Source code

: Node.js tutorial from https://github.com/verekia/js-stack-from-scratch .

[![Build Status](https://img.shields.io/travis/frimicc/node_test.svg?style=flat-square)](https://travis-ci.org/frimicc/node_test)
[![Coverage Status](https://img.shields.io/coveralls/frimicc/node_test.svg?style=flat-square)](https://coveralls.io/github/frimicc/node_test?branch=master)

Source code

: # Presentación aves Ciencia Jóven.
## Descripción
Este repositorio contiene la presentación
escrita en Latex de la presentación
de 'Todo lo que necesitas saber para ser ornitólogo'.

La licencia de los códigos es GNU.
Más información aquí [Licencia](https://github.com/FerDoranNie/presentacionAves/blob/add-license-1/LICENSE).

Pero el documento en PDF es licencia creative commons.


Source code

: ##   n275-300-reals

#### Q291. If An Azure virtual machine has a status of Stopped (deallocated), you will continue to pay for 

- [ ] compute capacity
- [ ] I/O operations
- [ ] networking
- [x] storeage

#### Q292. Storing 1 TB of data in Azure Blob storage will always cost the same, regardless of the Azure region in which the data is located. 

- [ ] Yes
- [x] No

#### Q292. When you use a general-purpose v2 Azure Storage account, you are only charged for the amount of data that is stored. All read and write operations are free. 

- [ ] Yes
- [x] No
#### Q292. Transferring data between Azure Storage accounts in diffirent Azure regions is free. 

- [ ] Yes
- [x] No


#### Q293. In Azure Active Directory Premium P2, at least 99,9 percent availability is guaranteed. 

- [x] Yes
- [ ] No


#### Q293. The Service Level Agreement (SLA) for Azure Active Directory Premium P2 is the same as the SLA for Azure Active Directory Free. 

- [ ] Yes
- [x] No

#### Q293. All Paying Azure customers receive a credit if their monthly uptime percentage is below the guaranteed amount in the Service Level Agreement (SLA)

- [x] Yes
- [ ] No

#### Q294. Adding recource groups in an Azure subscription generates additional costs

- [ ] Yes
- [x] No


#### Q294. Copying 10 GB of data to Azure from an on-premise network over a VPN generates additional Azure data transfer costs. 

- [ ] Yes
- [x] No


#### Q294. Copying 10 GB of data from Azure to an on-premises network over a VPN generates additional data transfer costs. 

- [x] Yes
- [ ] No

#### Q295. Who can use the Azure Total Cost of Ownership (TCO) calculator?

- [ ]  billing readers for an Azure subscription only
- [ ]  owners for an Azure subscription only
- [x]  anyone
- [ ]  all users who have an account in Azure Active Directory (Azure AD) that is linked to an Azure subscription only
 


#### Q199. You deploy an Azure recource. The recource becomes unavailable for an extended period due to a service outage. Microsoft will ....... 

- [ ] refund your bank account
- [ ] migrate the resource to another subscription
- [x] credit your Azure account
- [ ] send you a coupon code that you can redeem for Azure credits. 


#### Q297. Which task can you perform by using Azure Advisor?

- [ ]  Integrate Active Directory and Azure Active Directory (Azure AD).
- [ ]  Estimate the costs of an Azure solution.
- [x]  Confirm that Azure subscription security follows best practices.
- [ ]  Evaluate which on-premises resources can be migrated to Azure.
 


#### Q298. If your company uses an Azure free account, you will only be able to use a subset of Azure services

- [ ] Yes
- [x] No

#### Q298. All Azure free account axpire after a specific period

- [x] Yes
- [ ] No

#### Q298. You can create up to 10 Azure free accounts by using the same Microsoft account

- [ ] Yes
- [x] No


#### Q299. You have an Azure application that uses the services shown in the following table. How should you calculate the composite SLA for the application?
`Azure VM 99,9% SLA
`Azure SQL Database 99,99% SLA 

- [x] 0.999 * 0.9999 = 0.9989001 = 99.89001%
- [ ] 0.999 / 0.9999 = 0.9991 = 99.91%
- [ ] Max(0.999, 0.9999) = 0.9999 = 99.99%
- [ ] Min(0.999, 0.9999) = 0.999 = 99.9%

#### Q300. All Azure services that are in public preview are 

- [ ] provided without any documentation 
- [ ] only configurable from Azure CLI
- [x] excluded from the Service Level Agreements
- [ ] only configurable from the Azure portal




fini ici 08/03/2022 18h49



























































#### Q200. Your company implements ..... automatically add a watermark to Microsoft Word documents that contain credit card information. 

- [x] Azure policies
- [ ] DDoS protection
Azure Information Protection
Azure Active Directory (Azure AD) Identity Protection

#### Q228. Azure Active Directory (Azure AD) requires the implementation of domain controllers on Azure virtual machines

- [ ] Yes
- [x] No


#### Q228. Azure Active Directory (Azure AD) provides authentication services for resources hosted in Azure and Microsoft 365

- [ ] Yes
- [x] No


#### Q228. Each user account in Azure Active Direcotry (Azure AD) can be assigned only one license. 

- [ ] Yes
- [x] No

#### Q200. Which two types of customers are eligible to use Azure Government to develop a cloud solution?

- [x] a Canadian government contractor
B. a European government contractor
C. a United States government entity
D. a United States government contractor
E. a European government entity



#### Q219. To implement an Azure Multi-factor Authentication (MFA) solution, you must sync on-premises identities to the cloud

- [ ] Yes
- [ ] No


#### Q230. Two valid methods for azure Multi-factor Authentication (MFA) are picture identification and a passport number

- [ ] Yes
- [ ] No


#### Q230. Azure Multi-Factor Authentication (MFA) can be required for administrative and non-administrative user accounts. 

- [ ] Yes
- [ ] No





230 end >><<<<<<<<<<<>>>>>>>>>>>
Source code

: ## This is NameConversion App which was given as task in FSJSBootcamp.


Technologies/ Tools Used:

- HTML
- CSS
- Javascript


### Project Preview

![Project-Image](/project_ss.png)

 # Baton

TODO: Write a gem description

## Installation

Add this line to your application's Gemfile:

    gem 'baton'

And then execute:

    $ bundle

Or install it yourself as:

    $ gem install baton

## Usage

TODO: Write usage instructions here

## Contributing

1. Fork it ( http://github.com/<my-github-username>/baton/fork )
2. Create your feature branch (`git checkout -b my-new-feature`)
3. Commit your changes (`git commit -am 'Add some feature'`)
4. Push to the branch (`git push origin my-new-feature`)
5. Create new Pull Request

-------------------------

TASK OBJECTIVE: Each line above that contains the string "configurable" counts once; give the number of such lines and nothing more.

RESULT OF THE TASK: 2